» TO DO
The material below holds pictures; leave them out and reproduce exactly the lines from the one with "инвалид, либо в семью" through the one with "Комментарий к ст. 213.25 № 127-ФЗ", inclusive.

» INPUT RECORDS
_ _ _ _
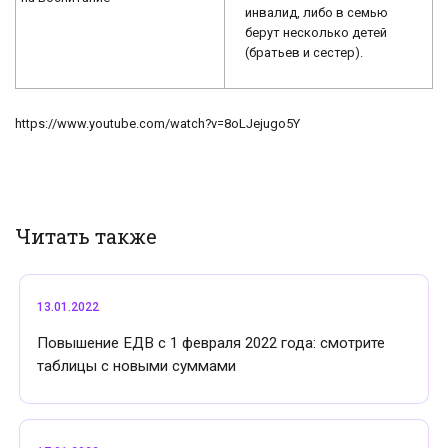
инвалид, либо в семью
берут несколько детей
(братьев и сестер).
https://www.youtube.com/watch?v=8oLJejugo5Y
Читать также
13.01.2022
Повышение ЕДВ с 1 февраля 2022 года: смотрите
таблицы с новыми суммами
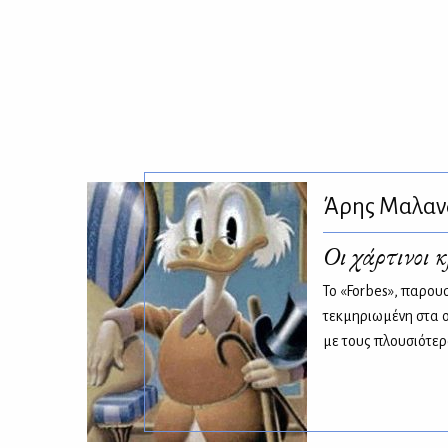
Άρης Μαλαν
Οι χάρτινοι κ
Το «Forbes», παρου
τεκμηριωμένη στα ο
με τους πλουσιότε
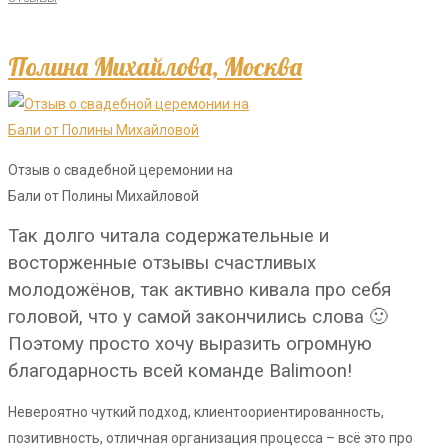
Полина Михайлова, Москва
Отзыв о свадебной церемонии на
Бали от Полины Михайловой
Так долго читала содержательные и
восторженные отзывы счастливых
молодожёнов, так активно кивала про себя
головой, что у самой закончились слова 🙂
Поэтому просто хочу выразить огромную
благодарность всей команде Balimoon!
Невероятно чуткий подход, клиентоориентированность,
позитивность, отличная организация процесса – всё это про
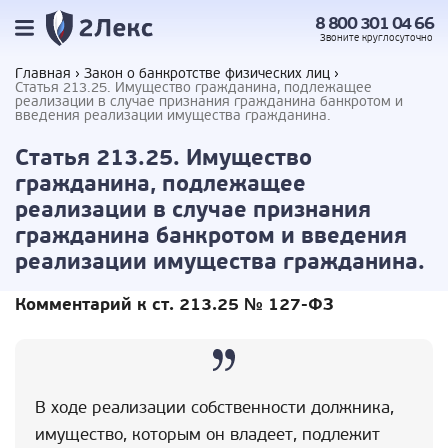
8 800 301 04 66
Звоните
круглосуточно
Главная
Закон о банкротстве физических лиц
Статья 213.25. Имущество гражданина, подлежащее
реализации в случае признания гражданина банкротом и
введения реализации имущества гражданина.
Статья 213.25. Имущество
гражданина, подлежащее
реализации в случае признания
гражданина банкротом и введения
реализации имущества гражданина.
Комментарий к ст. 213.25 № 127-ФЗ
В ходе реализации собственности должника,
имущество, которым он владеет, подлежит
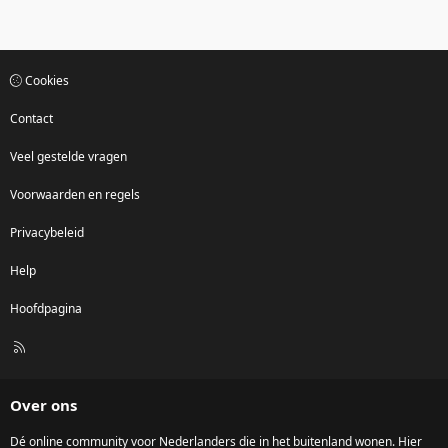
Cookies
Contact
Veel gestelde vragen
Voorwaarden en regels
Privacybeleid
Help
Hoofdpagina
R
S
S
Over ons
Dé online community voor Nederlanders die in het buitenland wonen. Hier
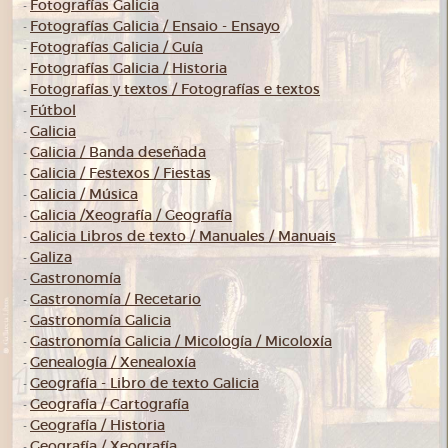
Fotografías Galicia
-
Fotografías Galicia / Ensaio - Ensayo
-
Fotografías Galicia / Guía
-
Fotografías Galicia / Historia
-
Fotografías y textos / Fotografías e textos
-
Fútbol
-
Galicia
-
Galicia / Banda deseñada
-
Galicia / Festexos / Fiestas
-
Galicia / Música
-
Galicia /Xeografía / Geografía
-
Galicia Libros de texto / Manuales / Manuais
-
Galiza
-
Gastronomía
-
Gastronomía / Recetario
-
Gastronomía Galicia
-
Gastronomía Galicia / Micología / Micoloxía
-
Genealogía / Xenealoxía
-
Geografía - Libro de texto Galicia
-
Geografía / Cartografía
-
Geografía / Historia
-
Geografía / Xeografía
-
_ _ _ _
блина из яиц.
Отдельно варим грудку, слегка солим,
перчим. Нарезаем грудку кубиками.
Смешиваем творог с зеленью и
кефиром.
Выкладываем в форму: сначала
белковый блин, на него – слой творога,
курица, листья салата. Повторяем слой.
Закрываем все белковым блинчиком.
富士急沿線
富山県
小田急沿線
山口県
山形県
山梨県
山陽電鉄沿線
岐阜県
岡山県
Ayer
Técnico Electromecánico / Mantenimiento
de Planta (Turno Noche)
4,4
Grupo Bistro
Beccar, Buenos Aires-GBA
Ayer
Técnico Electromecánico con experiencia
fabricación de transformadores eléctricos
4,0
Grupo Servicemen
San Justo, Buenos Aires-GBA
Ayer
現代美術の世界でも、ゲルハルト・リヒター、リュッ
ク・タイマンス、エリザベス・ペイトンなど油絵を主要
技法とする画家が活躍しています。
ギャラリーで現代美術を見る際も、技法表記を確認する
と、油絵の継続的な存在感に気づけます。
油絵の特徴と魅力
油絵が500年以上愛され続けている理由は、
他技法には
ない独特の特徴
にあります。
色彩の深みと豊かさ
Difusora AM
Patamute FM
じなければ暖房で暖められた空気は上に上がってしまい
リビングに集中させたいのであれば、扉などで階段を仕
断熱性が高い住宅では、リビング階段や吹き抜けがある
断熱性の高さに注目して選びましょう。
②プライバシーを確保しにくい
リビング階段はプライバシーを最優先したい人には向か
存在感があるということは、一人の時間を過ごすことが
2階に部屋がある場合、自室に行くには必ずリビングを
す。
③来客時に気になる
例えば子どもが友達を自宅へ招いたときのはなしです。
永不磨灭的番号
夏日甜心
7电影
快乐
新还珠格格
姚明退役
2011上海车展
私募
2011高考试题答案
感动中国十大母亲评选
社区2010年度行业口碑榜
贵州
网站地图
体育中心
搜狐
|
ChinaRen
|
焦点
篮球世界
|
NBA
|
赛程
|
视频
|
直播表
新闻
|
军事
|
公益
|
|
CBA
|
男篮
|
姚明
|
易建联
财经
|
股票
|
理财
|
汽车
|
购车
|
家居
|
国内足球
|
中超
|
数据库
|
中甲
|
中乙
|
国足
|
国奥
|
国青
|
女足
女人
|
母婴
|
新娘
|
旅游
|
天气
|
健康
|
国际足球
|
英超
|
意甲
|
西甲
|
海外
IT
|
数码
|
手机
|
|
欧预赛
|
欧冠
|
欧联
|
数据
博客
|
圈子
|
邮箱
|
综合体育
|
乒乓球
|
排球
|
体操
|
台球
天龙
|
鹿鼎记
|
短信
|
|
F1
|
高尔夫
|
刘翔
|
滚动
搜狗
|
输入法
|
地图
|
_ _ _ _
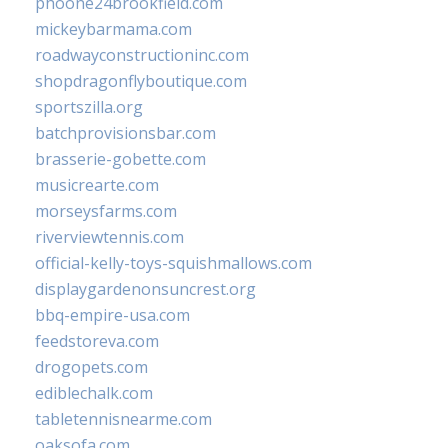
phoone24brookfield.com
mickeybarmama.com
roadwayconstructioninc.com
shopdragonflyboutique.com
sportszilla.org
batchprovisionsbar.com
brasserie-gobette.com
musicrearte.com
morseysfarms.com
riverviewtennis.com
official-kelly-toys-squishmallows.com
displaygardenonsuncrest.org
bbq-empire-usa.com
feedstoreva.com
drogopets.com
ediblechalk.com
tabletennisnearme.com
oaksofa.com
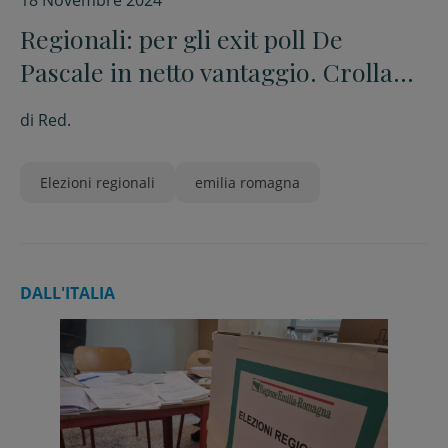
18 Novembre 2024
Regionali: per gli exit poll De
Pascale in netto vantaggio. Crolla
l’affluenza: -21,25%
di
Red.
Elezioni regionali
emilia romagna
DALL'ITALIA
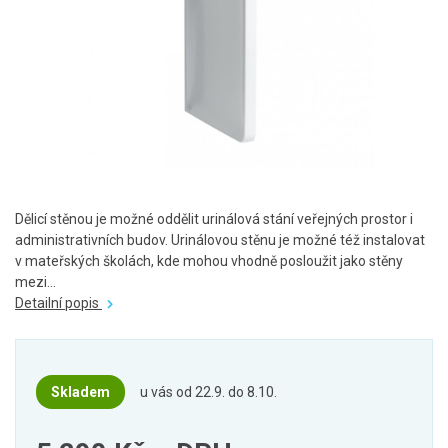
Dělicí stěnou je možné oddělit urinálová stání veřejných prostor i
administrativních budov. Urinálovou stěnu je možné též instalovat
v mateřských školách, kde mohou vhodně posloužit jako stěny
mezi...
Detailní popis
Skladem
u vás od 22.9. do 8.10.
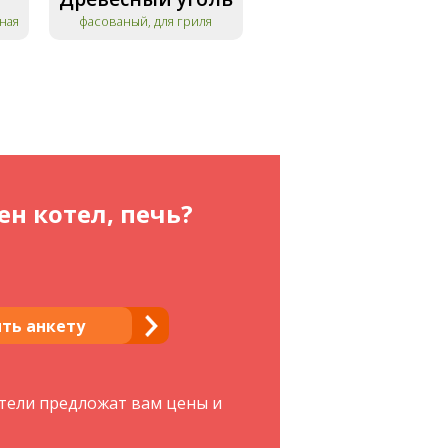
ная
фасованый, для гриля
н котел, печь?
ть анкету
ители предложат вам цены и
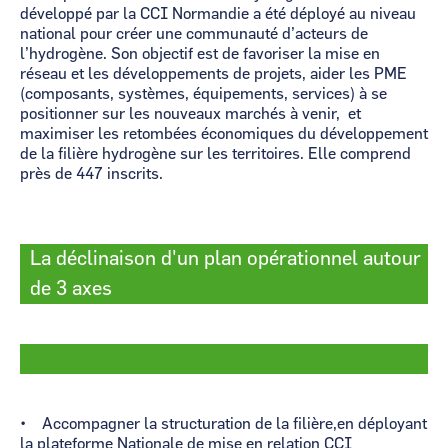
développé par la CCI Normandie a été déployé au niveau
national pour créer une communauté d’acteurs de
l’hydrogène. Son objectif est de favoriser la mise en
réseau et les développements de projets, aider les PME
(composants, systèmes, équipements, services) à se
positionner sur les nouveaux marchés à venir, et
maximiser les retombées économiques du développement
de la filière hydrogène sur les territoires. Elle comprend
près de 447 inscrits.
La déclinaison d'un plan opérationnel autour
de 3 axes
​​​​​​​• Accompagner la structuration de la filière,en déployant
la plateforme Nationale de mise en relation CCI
_ _ _ _
» RESULT OF THE EXERCISE
инвалид, либо в семью
берут несколько детей
(братьев и сестер).
https://www.youtube.com/watch?v=8oLJejugo5Y
Читать также
13.01.2022
Повышение ЕДВ с 1 февраля 2022 года: смотрите
таблицы с новыми суммами
Άρης Μαλαν
Οι χάρτινοι κ
Το «Forbes», παρου
τεκμηριωμένη στα ο
με τους πλουσιότε
Полина Михайлова, Москва
Отзыв о свадебной церемонии на
Бали от Полины Михайловой
Так долго читала содержательные и
восторженные отзывы счастливых
молодожёнов, так активно кивала про себя
головой, что у самой закончились слова 🙂
Поэтому просто хочу выразить огромную
благодарность всей команде Balimoon!
Невероятно чуткий подход, клиентоориентированность,
позитивность, отличная организация процесса – всё это про
8 800 301 04 66
Звоните
круглосуточно
Главная
Закон о банкротстве физических лиц
Статья 213.25. Имущество гражданина, подлежащее
реализации в случае признания гражданина банкротом и
введения реализации имущества гражданина.
Статья 213.25. Имущество
гражданина, подлежащее
реализации в случае признания
гражданина банкротом и введения
реализации имущества гражданина.
Комментарий к ст. 213.25 № 127-ФЗ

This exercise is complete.